As a 401(k) Fiduciary, If it Sounds too Good to Be True...
Thank you Blaine Aikin of fi360 for sharing your wisdom and perspective on several current and important fiduciary issues for employers on this episode of the podcast. If you haven't had a chance to listen yet, the link is below.
Now, for this edition of the 401(k) Fridays Fiduciary Fact and Folly!
For those of you who have listened to prior episodes of the podcast, you might recall that one thing I like to do is define terms. So, let’s define what having “personal liability” as a fiduciary means. Blaine and I hit on it a few different times in our conversation, but it never hurts to revisit the source, Section 409 of ERISA. It reads:
Any person who is a fiduciary with respect to a plan who breaches any of the responsibilities, obligations, or duties imposed upon fiduciaries by this subchapter shall be personally liable to make good to such plan any losses to the plan resulting from each such breach, and to restore to such plan any profits of such fiduciary which have been made through use of assets of the plan by the fiduciary, and shall be subject to such other equitable or remedial relief as the court may deem appropriate, including removal of such fiduciary.
As we have seen in enforcement actions, fiduciaries who commit a breach resulting in losses to a plan or participants can be subject to the forfeiture of their own retirement accounts, liens on their personal property, and garnishments on their wages. For todays fiduciary fact, there is material and personal financial risk when you become a retirement plan fiduciary.
Listeners to prior episodes of the podcast also know that I don’t mention this in an effort to elicit fear, I do this to raise awareness, dispel misinformation and partial truths you might have heard in the past. This also ties into my broader mission with the podcast, as a plan fiduciary, when you are better informed you tend to make better decisions based on the specific circumstances of your employer, plan and employees that will ultimately serve the best interest of your participants and afford you more fiduciary protection.

Written tasks ::
A. In the 401(k) fiduciary text, which section of ERISA is quoted to define personal liability?
B. Reproduce the passage of the 401(k) fiduciary text starting at "As a 401(k)" and ending at "link is below.".
The lines after this point are separate material with no connection to the text.

Supplied records ::
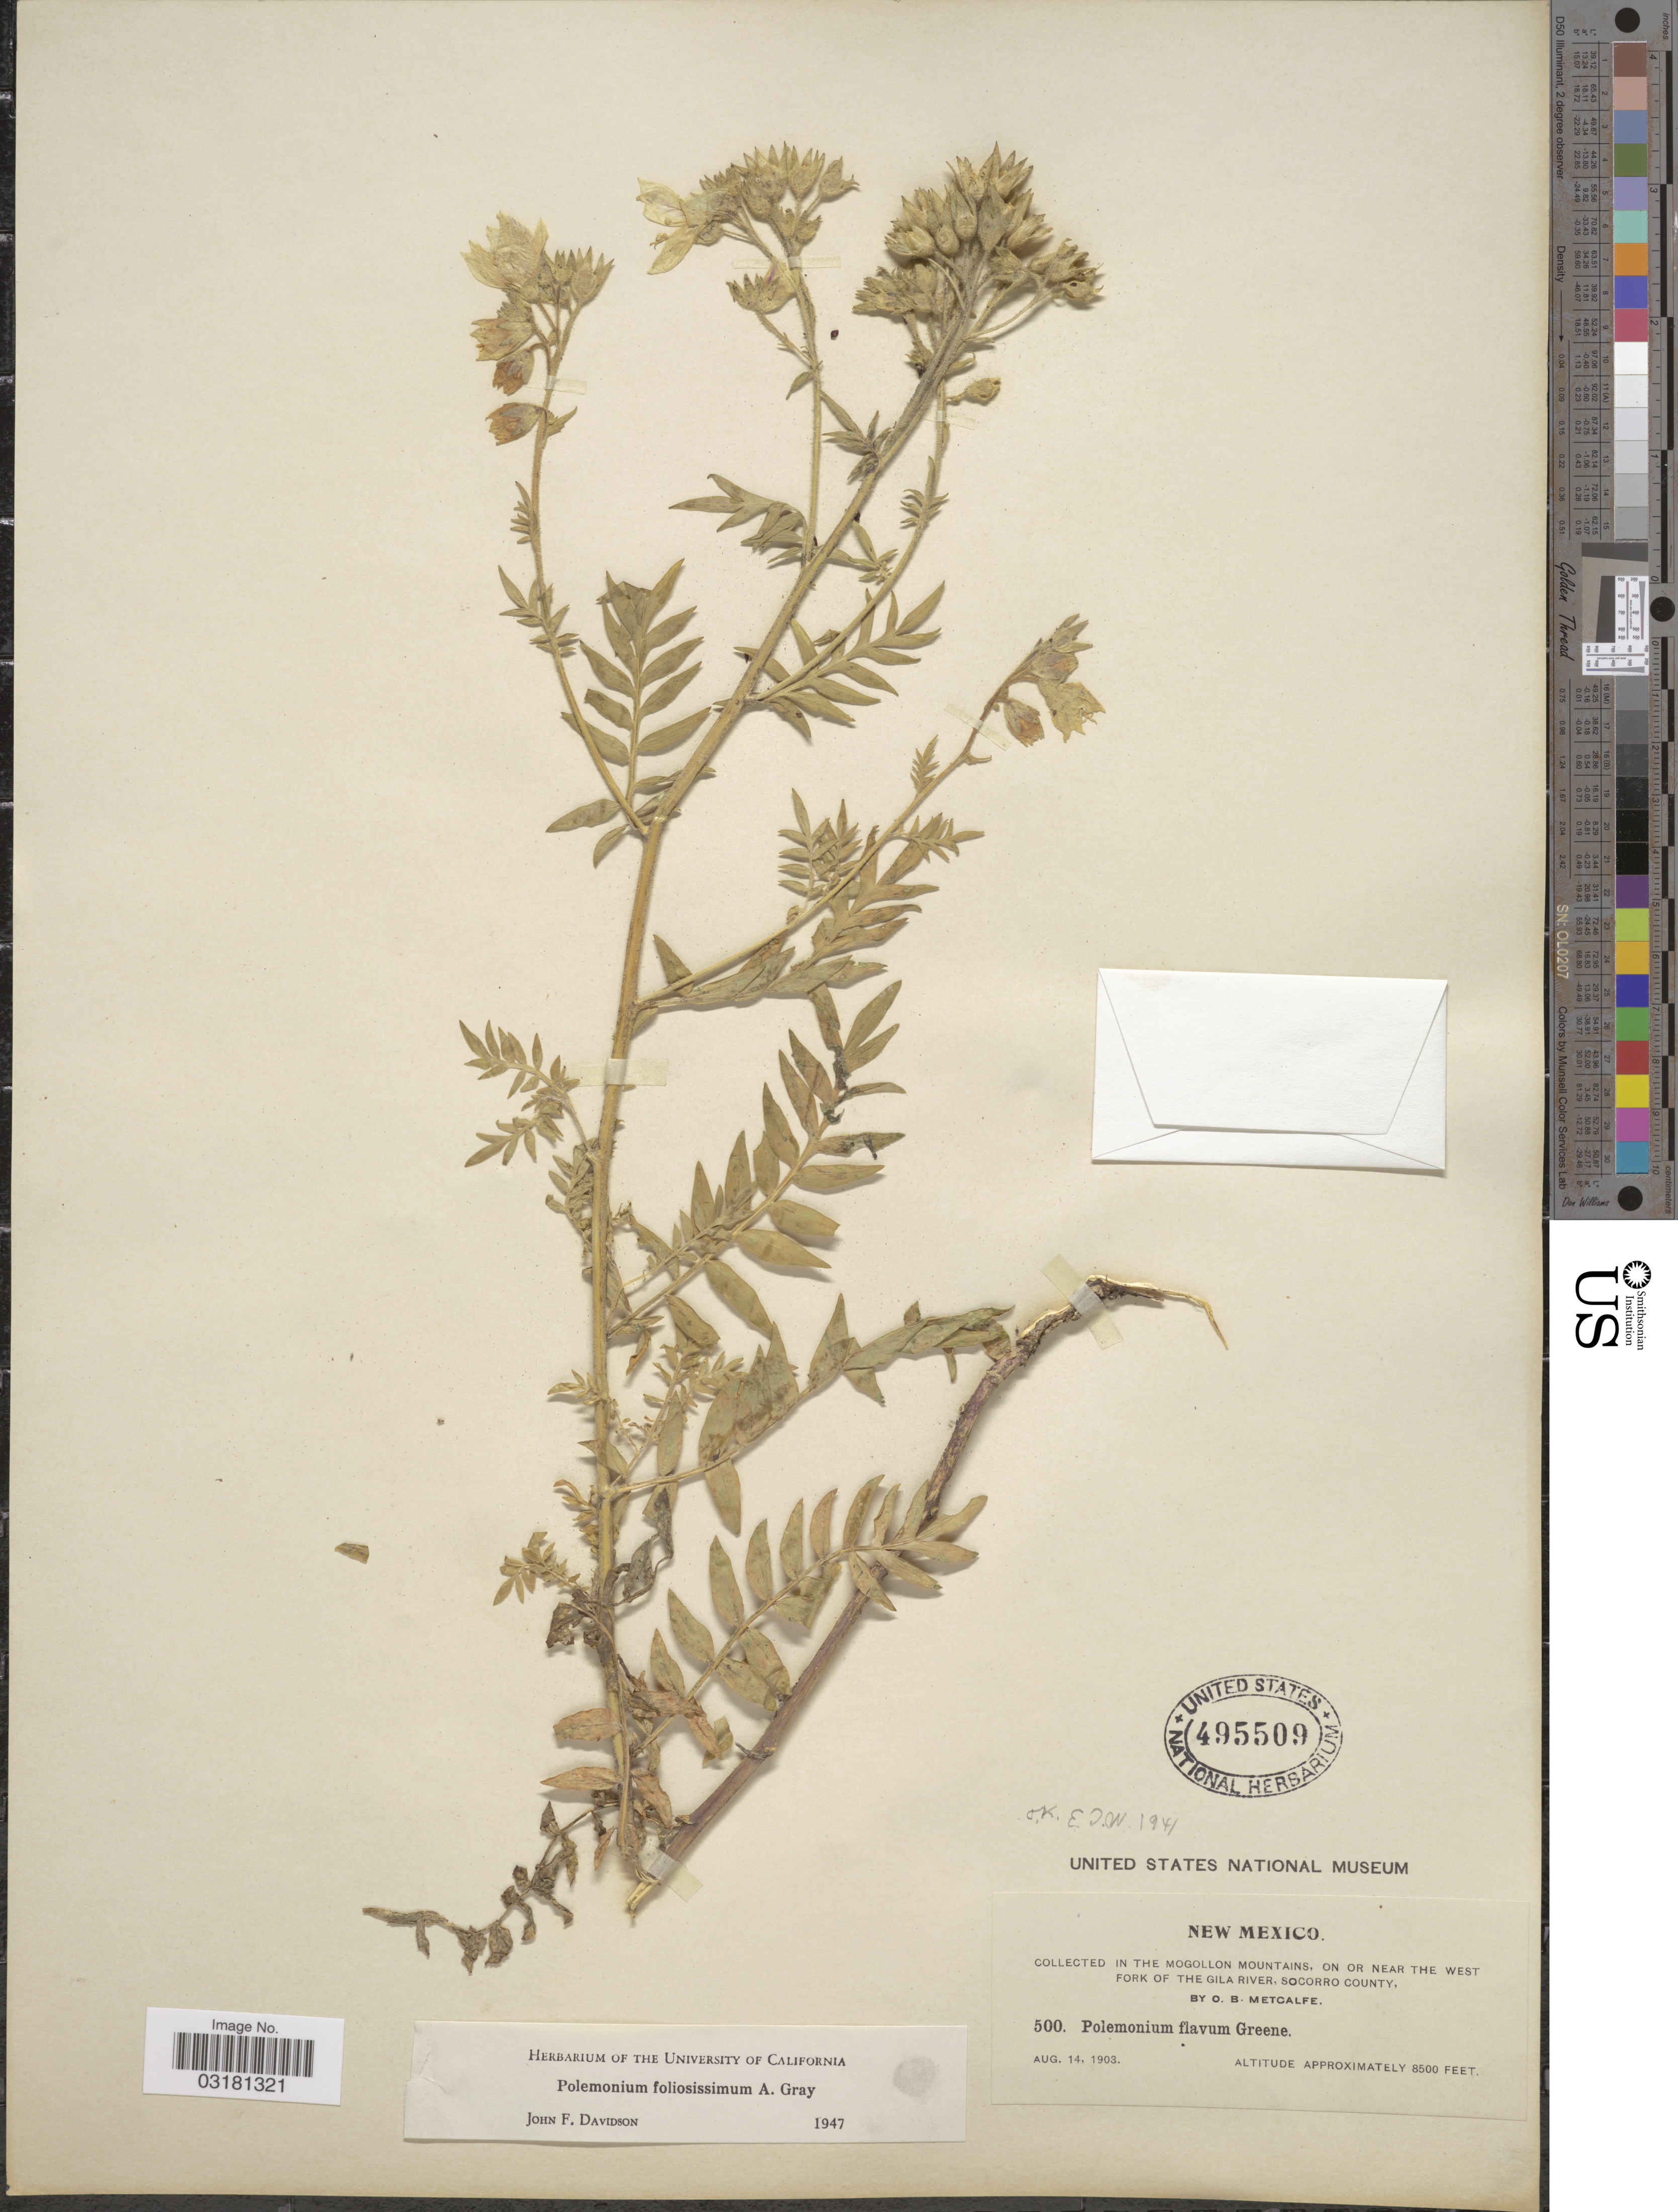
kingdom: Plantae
==
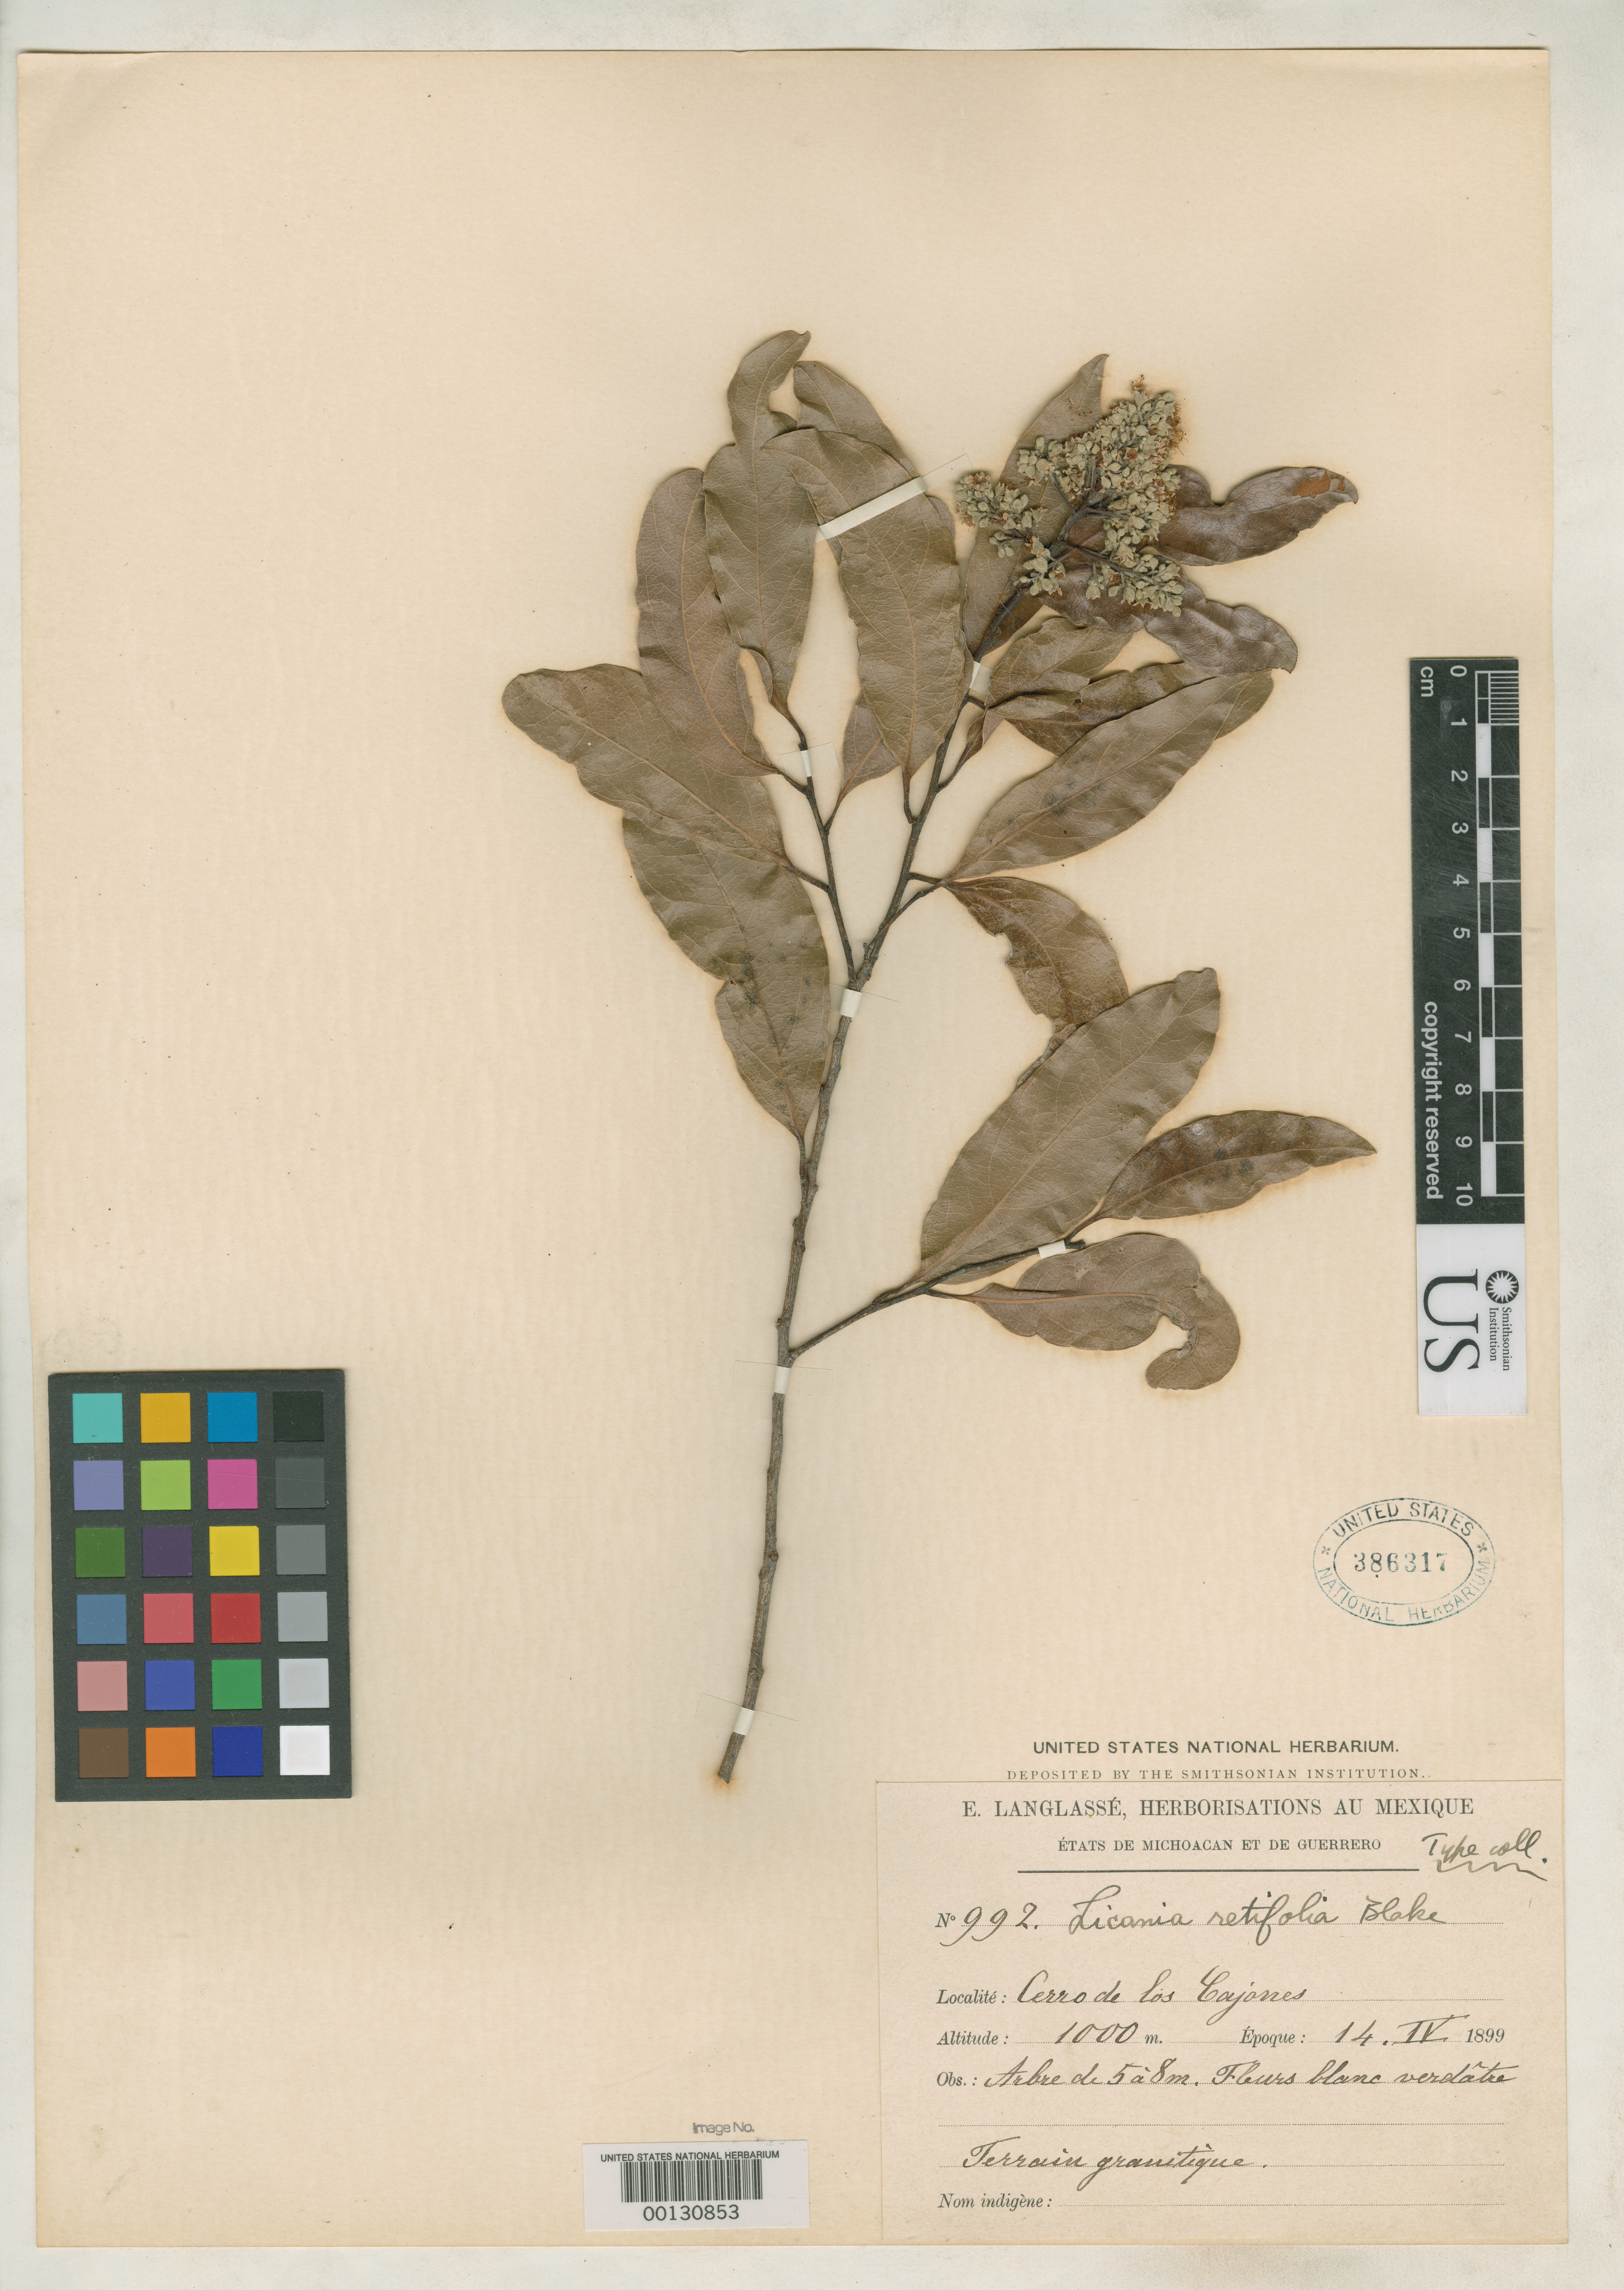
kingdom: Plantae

Answers to each task ::
A. Section 409 of ERISA.

B.
As a 401(k) Fiduciary, If it Sounds too Good to Be True...
Thank you Blaine Aikin of fi360 for sharing your wisdom and perspective on several current and important fiduciary issues for employers on this episode of the podcast. If you haven't had a chance to listen yet, the link is below.